**What you are asked to do**
Reproduce word for word the lines of the material below, starting at the line that contains "scientific name: Jamesonia blepharum" and ending at the line that contains "scientific name: Colias philodice", with both of those lines included.

**Supplied material**
....
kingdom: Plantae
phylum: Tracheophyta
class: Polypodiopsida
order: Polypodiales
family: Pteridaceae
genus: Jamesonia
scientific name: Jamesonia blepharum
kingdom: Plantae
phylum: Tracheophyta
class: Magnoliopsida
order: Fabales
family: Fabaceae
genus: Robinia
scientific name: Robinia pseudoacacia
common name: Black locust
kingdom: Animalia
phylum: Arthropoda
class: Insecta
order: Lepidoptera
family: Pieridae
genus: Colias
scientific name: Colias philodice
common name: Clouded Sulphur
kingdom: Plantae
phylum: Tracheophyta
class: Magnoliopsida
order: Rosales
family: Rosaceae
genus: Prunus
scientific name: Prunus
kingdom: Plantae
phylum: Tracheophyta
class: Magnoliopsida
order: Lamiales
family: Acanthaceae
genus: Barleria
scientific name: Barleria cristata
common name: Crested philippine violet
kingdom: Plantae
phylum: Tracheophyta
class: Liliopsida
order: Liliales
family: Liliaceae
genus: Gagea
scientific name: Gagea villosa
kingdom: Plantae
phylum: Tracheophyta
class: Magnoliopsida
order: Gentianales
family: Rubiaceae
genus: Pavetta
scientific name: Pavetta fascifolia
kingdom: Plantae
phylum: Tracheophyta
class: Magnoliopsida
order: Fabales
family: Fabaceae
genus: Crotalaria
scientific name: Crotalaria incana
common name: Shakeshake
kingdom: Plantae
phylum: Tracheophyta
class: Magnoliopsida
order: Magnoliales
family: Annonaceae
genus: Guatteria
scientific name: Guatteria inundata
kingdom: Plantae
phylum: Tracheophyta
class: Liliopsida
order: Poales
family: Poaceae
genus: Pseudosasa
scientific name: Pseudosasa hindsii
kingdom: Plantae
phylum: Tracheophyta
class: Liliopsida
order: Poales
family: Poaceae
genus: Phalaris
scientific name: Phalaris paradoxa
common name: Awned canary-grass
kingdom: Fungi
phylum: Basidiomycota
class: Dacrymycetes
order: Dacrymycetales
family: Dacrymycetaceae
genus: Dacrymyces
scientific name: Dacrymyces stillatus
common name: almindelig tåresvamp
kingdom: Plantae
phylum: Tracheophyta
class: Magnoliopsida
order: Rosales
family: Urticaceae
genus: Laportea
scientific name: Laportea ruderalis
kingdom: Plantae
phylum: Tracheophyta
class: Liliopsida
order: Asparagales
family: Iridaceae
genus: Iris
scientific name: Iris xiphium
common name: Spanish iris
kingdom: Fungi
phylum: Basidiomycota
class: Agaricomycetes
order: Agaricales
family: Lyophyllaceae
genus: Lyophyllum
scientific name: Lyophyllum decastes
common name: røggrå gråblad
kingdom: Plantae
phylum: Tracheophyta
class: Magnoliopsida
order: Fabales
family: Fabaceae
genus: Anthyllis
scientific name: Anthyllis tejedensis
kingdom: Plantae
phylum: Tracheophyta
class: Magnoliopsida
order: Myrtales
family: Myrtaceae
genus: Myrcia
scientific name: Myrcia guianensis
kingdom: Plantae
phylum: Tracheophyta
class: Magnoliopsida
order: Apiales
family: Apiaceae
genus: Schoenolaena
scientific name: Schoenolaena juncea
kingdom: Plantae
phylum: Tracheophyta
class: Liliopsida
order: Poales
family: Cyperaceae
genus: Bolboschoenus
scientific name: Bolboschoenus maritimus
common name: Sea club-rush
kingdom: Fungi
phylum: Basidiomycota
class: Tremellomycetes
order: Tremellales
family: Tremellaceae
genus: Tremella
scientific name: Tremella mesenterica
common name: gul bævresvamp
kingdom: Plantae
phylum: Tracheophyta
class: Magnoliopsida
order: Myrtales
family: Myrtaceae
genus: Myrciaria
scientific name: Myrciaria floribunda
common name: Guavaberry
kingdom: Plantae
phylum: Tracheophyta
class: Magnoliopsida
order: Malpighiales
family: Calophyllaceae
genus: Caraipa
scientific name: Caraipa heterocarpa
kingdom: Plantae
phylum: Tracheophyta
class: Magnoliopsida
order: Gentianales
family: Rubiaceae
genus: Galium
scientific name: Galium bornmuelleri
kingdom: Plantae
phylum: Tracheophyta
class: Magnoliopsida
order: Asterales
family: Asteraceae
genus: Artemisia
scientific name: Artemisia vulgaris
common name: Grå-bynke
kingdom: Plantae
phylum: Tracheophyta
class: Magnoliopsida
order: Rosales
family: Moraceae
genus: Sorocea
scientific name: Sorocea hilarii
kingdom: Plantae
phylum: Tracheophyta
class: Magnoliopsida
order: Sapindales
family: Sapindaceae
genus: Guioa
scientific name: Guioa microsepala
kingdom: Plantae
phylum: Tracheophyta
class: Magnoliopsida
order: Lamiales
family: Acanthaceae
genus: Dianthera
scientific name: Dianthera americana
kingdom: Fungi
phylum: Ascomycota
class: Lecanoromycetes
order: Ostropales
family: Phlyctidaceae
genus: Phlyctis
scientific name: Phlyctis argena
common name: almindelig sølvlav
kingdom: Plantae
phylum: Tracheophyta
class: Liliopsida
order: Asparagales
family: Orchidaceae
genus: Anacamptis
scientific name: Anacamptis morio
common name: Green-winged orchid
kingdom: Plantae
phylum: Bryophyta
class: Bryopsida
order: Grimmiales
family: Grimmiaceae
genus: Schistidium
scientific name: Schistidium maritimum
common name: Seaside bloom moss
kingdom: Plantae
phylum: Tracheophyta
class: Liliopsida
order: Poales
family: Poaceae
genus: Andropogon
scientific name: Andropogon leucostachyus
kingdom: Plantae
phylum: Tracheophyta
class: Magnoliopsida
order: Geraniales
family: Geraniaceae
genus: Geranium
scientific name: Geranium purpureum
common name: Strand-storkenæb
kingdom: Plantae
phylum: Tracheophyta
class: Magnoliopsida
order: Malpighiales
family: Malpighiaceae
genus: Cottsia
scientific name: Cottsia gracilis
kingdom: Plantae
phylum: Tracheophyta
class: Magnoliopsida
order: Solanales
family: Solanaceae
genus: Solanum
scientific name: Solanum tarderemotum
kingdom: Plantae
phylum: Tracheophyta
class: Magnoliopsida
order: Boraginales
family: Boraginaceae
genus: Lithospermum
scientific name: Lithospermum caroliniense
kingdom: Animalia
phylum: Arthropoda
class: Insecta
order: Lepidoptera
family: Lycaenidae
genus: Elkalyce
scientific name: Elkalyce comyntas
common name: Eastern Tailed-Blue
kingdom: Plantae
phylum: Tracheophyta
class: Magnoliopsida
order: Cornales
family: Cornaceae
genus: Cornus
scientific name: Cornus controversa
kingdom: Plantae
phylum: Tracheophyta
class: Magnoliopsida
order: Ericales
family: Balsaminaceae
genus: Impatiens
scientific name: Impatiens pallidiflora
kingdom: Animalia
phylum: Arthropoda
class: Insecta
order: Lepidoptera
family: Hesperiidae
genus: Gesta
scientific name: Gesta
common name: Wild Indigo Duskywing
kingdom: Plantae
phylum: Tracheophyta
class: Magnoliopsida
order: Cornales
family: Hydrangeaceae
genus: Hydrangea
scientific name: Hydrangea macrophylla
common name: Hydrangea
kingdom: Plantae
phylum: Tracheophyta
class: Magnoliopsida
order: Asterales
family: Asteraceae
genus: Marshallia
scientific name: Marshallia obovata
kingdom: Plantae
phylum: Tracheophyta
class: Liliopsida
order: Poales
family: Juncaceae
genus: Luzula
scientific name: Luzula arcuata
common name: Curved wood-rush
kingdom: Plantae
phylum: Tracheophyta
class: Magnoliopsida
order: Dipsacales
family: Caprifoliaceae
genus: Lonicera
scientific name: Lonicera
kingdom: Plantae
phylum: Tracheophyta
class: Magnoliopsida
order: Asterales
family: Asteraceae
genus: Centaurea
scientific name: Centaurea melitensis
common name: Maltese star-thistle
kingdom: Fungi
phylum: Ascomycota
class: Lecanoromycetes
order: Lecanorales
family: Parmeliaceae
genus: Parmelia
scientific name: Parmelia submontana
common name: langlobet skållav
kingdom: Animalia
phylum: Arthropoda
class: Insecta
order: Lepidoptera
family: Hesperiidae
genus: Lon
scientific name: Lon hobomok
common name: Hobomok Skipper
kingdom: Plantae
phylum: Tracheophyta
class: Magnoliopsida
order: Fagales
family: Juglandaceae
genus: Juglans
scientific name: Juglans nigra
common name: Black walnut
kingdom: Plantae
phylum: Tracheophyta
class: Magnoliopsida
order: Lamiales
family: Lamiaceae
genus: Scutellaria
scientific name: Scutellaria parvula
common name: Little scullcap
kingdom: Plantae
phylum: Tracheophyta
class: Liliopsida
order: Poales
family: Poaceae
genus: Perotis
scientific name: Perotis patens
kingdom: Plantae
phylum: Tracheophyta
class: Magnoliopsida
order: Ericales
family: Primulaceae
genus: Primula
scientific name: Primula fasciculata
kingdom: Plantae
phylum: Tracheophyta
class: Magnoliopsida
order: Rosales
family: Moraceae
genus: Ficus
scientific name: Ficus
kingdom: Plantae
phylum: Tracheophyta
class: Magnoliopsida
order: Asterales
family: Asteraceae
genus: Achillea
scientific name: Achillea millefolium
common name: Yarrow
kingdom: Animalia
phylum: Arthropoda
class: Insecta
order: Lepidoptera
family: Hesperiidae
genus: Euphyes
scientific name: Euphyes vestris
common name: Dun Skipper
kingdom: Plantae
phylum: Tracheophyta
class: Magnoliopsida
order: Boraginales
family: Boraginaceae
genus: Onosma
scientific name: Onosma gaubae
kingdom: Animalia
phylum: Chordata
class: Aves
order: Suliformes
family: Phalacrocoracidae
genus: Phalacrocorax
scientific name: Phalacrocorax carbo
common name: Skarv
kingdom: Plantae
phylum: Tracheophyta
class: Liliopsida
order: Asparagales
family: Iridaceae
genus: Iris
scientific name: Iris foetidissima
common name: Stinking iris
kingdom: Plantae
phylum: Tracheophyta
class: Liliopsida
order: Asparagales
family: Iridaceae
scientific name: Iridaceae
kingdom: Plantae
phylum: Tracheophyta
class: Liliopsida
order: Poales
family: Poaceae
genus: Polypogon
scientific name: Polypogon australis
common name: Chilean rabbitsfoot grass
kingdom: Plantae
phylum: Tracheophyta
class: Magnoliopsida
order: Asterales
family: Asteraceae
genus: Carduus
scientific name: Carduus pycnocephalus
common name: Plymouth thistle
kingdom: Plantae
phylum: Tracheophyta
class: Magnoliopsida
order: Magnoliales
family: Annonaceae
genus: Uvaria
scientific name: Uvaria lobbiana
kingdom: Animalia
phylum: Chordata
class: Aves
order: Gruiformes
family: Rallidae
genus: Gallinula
....
**Response to the task**
scientific name: Jamesonia blepharum
kingdom: Plantae
phylum: Tracheophyta
class: Magnoliopsida
order: Fabales
family: Fabaceae
genus: Robinia
scientific name: Robinia pseudoacacia
common name: Black locust
kingdom: Animalia
phylum: Arthropoda
class: Insecta
order: Lepidoptera
family: Pieridae
genus: Colias
scientific name: Colias philodice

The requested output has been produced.